Students eager to welcome alumna Claudette Commanda to new role

The University of Ottawa announced they were hiring an Indigenous elder on Aug 14, 2017 to provide guidance and advice to Indigenous students in the Faculty of Law.

The elder, Claudette Commanda, is an Algonquin Anishinabe from the Kitigan Zibi First Nation and a U of O alumna. She is also the first person to hold the position as an elder in residence at the university.

The U of O’s Indigenous Law Student Association (ILSA) first brought the idea of having an elder in residence to the Faculty of Law this past March, as a way to enhance and enrich Indigenous students’ experiences at the university through cultural, social, and career focused events

According to Renee Martin, president of the ILSA, the university administration was “proactive at making sure it happened.”

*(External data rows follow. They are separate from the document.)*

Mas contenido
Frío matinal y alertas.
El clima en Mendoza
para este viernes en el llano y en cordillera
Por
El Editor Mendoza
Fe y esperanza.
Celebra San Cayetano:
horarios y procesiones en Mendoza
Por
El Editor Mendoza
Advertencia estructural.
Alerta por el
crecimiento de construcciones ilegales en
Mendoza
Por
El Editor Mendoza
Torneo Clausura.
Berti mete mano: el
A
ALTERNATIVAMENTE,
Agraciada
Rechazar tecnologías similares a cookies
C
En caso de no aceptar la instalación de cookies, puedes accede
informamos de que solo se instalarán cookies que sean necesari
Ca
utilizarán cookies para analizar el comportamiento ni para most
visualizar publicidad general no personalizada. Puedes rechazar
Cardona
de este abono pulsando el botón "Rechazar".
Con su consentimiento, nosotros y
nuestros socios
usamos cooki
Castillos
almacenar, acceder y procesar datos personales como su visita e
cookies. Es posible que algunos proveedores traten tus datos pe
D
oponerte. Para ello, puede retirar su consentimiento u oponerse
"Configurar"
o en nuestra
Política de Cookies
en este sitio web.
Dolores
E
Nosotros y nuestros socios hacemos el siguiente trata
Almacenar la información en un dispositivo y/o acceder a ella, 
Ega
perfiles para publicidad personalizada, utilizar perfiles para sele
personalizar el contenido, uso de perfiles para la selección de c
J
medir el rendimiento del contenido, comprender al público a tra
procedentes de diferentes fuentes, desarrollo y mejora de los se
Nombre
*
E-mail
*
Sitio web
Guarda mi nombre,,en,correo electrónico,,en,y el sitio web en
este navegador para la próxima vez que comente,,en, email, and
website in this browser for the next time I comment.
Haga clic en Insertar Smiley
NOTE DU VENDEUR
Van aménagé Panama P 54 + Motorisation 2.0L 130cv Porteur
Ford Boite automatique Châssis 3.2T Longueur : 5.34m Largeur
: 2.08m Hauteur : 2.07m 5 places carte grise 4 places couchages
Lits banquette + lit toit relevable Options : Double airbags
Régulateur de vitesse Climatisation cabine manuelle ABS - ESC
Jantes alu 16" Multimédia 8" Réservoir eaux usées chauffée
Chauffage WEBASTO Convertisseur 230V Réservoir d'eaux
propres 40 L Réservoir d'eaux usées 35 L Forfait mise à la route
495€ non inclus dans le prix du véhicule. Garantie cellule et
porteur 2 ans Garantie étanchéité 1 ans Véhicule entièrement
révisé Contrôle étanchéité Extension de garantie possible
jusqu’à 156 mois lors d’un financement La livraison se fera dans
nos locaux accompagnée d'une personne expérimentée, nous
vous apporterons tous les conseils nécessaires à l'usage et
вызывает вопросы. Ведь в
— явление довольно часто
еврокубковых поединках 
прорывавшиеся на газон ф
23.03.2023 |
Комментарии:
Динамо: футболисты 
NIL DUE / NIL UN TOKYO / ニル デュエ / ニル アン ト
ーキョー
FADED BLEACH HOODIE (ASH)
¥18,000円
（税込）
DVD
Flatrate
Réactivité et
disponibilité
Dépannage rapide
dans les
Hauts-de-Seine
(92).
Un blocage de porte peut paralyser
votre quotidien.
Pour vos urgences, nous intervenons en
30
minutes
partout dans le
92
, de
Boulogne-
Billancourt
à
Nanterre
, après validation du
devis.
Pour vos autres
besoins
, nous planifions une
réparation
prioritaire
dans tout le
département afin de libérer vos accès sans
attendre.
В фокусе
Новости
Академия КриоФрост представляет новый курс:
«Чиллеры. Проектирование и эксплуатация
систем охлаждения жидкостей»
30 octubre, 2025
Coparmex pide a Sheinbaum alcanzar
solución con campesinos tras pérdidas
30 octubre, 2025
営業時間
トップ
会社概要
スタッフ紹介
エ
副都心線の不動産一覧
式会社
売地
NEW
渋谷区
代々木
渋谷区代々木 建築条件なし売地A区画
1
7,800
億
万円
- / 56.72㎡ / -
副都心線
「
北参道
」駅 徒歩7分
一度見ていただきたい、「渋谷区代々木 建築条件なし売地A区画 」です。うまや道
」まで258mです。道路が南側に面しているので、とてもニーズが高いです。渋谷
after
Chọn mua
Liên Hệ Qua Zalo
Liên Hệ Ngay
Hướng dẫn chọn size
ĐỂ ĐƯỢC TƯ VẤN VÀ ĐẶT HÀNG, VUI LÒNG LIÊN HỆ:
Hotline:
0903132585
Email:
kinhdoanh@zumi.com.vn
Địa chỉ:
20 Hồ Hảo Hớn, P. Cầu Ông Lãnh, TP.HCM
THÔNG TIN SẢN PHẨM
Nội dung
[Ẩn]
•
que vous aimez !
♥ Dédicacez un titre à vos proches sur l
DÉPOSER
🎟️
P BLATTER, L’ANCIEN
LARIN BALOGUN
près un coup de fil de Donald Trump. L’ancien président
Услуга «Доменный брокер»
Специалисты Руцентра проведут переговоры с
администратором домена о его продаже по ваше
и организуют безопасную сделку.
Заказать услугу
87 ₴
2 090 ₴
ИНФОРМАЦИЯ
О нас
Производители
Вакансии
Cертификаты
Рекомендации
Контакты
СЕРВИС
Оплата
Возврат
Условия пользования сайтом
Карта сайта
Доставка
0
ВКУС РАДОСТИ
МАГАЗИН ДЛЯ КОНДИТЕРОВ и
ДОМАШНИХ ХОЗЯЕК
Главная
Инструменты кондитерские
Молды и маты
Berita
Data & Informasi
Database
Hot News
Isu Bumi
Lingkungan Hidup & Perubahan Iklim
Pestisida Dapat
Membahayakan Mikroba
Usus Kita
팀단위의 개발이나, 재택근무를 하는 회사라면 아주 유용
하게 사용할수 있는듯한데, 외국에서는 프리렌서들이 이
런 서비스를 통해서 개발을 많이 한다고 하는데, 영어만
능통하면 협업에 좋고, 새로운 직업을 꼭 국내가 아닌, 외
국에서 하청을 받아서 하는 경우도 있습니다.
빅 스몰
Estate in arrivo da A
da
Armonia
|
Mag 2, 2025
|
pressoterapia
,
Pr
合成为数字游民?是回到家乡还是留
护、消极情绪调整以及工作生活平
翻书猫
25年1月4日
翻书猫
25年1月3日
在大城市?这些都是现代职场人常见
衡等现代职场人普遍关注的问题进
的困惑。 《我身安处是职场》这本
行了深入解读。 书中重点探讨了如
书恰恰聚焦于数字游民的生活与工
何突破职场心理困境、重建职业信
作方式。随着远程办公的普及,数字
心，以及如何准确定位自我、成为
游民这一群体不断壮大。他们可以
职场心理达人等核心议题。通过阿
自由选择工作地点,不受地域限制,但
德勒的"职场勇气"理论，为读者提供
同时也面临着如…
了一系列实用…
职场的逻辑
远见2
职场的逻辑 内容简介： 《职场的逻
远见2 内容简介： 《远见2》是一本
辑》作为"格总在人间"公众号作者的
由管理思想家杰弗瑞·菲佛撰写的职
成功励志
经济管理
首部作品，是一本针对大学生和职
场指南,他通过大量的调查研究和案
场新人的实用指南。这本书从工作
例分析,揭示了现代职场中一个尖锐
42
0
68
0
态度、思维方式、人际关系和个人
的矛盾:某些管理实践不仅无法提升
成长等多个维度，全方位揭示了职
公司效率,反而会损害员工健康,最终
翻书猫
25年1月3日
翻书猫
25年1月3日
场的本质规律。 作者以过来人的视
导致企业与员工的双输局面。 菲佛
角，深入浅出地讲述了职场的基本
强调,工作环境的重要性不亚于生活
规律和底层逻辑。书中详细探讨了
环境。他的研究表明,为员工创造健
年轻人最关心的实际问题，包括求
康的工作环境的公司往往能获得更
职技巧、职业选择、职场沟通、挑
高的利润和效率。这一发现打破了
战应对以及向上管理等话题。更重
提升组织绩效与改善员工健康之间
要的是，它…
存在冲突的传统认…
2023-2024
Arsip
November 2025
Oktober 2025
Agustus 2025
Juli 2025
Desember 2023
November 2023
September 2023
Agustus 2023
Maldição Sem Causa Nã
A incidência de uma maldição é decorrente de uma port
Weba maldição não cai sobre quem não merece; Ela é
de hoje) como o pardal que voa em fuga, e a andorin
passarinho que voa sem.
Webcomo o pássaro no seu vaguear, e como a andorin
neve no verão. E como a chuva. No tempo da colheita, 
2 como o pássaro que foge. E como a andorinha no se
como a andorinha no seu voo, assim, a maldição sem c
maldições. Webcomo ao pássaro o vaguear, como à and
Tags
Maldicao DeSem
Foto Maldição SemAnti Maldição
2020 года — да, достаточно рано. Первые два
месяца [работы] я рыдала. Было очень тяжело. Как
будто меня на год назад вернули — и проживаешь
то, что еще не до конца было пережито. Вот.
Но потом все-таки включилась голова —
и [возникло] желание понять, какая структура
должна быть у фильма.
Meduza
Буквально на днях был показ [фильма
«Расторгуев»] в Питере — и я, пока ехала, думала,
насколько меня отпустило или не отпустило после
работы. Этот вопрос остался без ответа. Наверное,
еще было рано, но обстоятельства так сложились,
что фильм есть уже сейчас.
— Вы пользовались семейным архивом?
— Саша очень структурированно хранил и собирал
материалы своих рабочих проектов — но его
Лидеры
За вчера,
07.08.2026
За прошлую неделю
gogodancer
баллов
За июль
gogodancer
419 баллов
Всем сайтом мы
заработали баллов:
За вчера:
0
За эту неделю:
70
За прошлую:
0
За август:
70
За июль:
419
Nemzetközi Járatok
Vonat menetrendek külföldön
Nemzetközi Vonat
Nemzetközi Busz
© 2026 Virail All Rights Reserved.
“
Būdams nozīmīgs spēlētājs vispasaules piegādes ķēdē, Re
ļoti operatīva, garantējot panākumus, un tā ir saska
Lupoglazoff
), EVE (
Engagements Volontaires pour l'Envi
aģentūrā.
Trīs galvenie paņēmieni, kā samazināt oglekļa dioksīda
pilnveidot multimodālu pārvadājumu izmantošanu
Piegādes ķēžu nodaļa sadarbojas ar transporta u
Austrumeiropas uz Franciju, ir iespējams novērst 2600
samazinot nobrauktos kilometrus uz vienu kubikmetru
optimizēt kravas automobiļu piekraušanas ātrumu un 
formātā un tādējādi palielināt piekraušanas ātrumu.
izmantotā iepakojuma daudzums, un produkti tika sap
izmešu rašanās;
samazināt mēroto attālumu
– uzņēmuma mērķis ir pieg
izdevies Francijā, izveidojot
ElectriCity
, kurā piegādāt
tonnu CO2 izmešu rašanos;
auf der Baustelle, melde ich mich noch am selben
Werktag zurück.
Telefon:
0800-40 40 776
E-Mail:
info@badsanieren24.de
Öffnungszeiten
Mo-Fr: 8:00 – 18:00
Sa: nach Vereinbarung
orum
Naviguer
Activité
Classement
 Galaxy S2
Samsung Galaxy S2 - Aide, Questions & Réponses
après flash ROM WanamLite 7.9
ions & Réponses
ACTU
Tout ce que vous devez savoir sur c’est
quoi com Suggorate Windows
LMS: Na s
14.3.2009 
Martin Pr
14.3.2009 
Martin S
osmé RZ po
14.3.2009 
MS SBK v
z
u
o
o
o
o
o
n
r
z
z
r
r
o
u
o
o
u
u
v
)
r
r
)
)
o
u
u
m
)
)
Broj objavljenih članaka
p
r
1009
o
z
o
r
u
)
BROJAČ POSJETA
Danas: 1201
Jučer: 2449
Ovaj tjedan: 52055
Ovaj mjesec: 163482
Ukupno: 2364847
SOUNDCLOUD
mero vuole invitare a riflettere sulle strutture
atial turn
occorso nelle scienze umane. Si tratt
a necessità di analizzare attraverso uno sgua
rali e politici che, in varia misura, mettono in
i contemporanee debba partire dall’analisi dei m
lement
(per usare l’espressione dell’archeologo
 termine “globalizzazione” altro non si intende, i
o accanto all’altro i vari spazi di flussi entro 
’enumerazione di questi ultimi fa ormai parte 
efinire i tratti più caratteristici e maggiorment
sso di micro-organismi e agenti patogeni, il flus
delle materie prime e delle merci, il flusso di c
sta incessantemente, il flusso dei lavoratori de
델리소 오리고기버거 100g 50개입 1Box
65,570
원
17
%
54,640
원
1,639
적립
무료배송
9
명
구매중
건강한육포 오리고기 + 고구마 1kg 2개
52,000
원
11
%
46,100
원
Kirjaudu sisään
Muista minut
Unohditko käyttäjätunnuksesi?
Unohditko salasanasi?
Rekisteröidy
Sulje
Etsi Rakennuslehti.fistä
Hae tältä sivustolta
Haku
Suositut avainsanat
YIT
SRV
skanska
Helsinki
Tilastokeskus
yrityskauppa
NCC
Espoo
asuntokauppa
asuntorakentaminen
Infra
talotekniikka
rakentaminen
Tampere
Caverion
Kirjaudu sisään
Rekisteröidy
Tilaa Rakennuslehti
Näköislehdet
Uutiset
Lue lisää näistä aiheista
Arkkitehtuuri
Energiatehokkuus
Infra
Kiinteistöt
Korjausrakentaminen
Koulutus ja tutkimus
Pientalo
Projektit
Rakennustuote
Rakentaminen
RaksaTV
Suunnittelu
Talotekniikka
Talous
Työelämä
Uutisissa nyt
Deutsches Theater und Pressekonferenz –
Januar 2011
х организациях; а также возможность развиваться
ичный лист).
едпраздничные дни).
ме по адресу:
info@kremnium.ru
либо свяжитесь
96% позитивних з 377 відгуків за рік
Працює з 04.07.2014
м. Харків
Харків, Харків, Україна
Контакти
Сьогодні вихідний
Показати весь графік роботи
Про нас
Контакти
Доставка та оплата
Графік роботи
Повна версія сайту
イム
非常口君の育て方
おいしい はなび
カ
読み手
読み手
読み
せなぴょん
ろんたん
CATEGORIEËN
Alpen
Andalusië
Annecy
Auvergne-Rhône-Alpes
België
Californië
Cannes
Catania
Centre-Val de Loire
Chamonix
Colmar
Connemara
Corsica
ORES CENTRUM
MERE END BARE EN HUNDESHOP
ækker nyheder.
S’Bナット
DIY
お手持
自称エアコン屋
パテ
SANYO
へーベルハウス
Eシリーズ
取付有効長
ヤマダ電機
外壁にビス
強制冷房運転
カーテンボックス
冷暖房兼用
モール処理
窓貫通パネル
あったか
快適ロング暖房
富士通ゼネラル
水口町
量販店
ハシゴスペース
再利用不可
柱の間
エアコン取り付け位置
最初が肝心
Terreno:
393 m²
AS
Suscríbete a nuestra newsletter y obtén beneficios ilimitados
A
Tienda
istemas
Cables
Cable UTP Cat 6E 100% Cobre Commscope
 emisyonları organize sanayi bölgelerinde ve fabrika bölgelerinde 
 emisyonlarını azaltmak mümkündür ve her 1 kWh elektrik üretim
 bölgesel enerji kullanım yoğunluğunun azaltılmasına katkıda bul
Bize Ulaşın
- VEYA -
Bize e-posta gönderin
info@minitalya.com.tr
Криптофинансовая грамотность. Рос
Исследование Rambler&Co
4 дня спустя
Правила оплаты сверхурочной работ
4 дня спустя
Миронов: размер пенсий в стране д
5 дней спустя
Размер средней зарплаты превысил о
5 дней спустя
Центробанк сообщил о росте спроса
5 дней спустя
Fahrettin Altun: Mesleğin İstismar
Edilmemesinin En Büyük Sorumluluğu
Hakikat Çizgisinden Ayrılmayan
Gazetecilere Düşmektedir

“With having an elder in residence … it will give first years and the upper years someone to turn to when they need more of that emotional help,” said Martin.

Commanda was chosen for the position because of her vibrant presence in the Indigenous community. “I think when everyone was thinking of an elder in residence, she was definitely the first choice,” said Martin. “She’s great, she’s super enthusiastic.”

Aside from Commanda’s new post, the university also created an Indigenous affairs coordinator position within the Faculty of Law last year for students to help them navigate their classes, careers, and finances.

Also currently available to  Indigenous students on campus is the Aboriginal resource center is located on 1 Stewart St., which “provides a cultural space where people can go and be immersed in a space they know they’re gonna be welcomed,” said to Martin.

Despite these resources, it wasn’t until the request for the elder that the ILSA felt that they had a place to get emotional and culturally relevant support, specifically related to law school.

“We come from different experiences and circumstances than a lot of the other law students,” said Martin.

Moving forward, Martin and her peers hope to see the university and the faculty incorporate more Indigenous content into curriculum, to “enrich the conversation (they) are having.”

Martin believes there needs to be “a better understanding of anti-colonialism and anti-racism from the entire environment,” as “law school is very colonially driven environment.”

“There is still a long way to go to recognizing, from a legal perspective, that Indigenous people have laws and that they are worth learning,” said Martin.